13 August 2021

Painting of a hand holding a bloody dagger and a hen with tears
Beth Clifton collage

Regarding The Bittman Project:
“Food is Everything”

By Karen Davis, PhD, President, United Poultry Concerns

New York Times columnist Mark Bittman has launched The Bittman Project, “where we’re cultivating a ‘Food is everything’ community to help each other become better cooks and eaters.” Here’s an example of “Eat it to stay healthy” posted on August 10:

Stop Eating Chicken Soup When You're Sick!

While the project includes vegan recipes along with the animal-based recipes, it exemplifies the result of focusing only on food and opposing only “factory farming.” The animals are absorbed into the food fetish rhetoric – “our cooking feeds your soul” – just as they are absorbed into the dishes that feature them and their eggs and milk products.

While I hate giving Bittman the publicity, I think he needs to hear from us “compassionate cuisine” people. And animal advocates need to understand that Bittman is no real friend of the animals. All he has ever claimed, in a cavalier fashion, is opposition to “factory farming.”

You can politely send Mark Bittman your thoughts and concerns here: bittman@markbittman.com.

 

This Excerpt from my article Disengaged Journalism & The Disparagement & Disappearance of Animals looks at Mark Bittman.

A type of disengagement that is shown by some journalists covering disclosures of farmed animal abuse is to acknowledge, but then sabotage, the evidence by pitting the disclosure against another atrocity in a way that diminishes the significance of the one being discussed.

While many animal advocates feel that The New York Times op-ed columnists Mark Bittman and Nicholas Kristof are doing farmed animals a favor in their coverage of exposures of farmed animal abuse, I’m skeptical. This is because the attitude of both columnists toward the information they present is shallow, hedonistic, and presented in a way that undercuts the emotional impact of animal suffering, encouraging readers to focus instead on the fact that “we” love eating animals regardless of how they are treated, and that if you, dear reader, are troubled by the cruelty, try to reduce your consumption of “factory farmed” products.

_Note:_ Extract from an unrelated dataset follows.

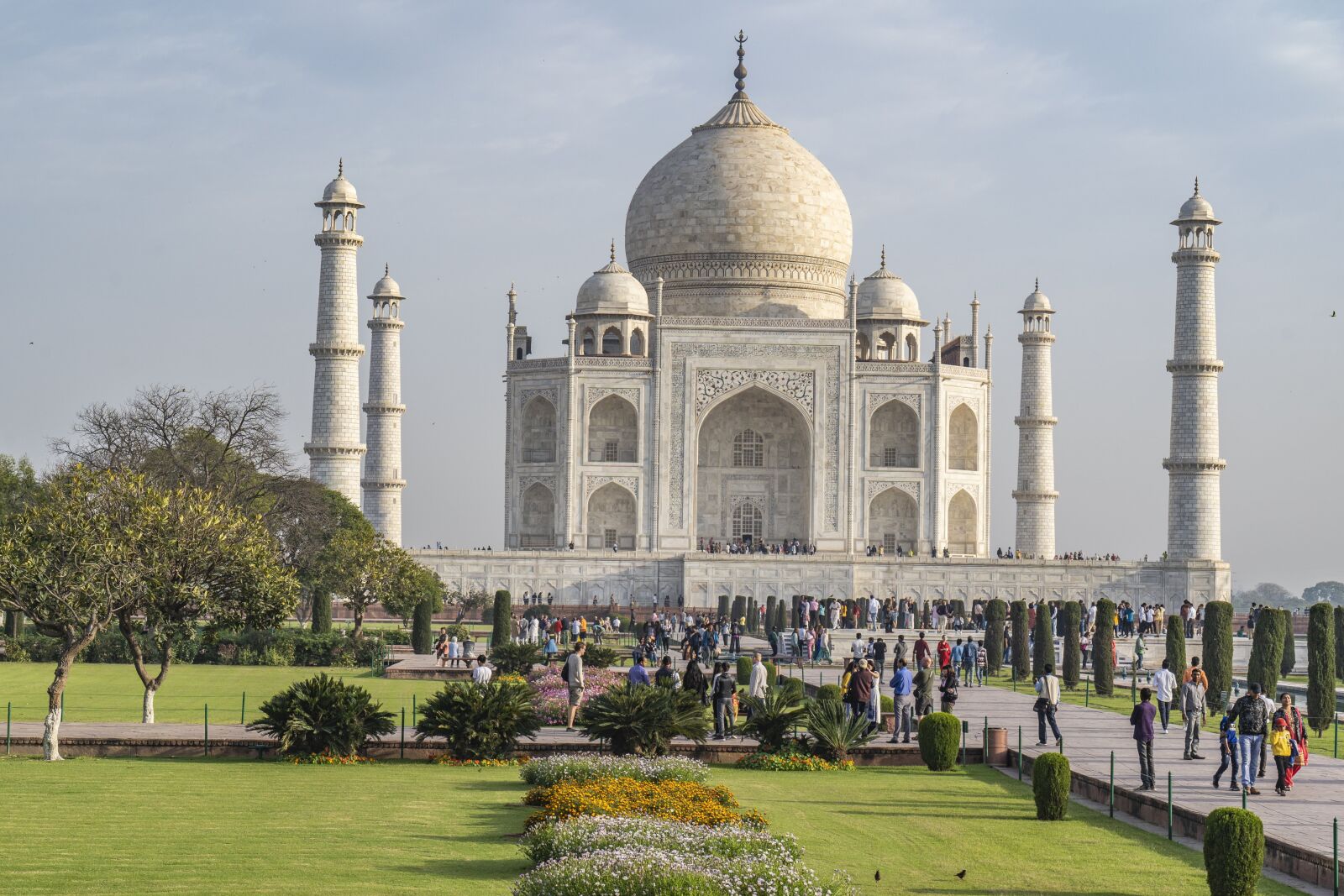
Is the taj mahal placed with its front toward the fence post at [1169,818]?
yes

Bittman published a column in 2015 about the lifting of a ban enacted in 2012 on selling foie gras in California. Foie gras is an appetizer obtained from ducks and geese by shoving metal funnels down their throats for several weeks until their livers are gorged and they are slaughtered. In “Let Them Eat Foie Gras,” Bittman scolds not those who supply and demand foie gras, but those who oppose it: “To single out the tiniest fraction of meat production and label it ‘cruel’ is to miss the big picture, and the big picture is this: Almost all meat production in the United States is cruel.” As if animal rights advocates didn’t know this already and were ignoring “the big picture” by focusing on particular instances of farmed animal cruelty in a vacuum. Foie gras, Bittman says, may be “cruel”—a concession he undermines by placing the word cruel in quotation marks, adding that while the force-feeding process may be “unnatural,” it is not necessarily “torture,” because ducks and geese “will stuff themselves anyway.” This slur presumably alludes to the fact that wild waterfowl eat extra large quantities of food to prepare for their long-distance flights. They eat for the energy these flights require, not because they are gluttons.

Hope holding a microphone
Photo by Frank Johnston — The Washington Post

“This is not to say a few thousand ducks and geese don’t matter,” Bittman says, though the tone of his column says he thinks otherwise. He blunts the effect of the abusive situation he’s discussing by pitting it against other abuses so that by the time all the misery is massed together amid playful mini-commentaries on the prices and pleasures of specialty meats and other dainty observations, Bittman has succeeded in rendering the reader morally impotent and stupefied by the mélange. Observing that more chickens are killed in an hour in the U.S. than ducks and geese are killed for foie gras in a year, he says: “If you allow that the same is true of most animals raised in the United States . . . you are looking at an industry that produces cruelty on a scale that’s so big and overwhelming few of us can consider it rationally or regularly.”

I wonder if this is the condition Bittman wants people to be in by the time he is through. He gives no indication that he himself is doing anything in particular to help the chickens, cows and other animals whose “big picture” misery he flashes before us. He doesn’t seem to be asking the reader to either. What he says about foie gras in his final sentence may extend to the plight of all of them, that for him, it “just isn’t that important.”